Diabetes Mellitus, Type 2

Treatments

Drug: Vildagliptin

Study type

Interventional

Funder types

Industry

Identifiers

NCT01582243

CLAF237ATW03

Details and patient eligibility

About

This study will assess the efficacy of vildagliptin plus metformin (SPC) treatment in type 2 diabetes mellitus patients uncontrolled by metformin monotherapy after 24 weeks treatment

Enrollment

40 patients

Sex

All

Ages

20+ years old

Volunteers

No Healthy Volunteers

Inclusion and exclusion criteria

Inclusion criteria

Outpatients who were 20 years of age and older with diagnosis of T2DM.
Patients who had been treated with stable dose of metformin (≥1000 mg/day) monotherapy at least 4 weeks prior to Visit 1 and had failed to achieve the glucose control goal.
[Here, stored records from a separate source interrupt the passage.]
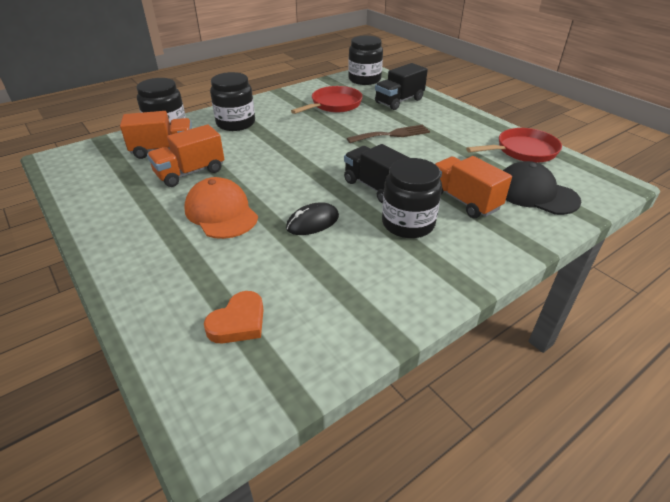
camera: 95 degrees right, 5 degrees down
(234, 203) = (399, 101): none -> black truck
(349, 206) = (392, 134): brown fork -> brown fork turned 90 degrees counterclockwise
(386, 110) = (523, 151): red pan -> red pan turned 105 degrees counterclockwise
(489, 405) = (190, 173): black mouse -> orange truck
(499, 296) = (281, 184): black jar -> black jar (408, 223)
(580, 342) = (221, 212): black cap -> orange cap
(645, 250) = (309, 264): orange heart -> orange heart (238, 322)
The glucose control goal was defined as HbA1c ≤ 6.5%.
Male or female with child-bearing potential agreed to use an effective method of contraception approved by the investigator during the study.
Understood the nature of the study, and had signed informed consent form.

Exclusion criteria

Patients with contraindications mentioned in the Summary of Product Characteristics for vildagliptin or metformin.
Patients with renal dysfunction defined as creatinine clearance < 60 ml/min at Visit 1.
Patients with history of hepatic impairment, including but not limited to those with pretreatment AST or ALT > 3 ULN at Visit 1.
Female patients who needed to lactate during the study.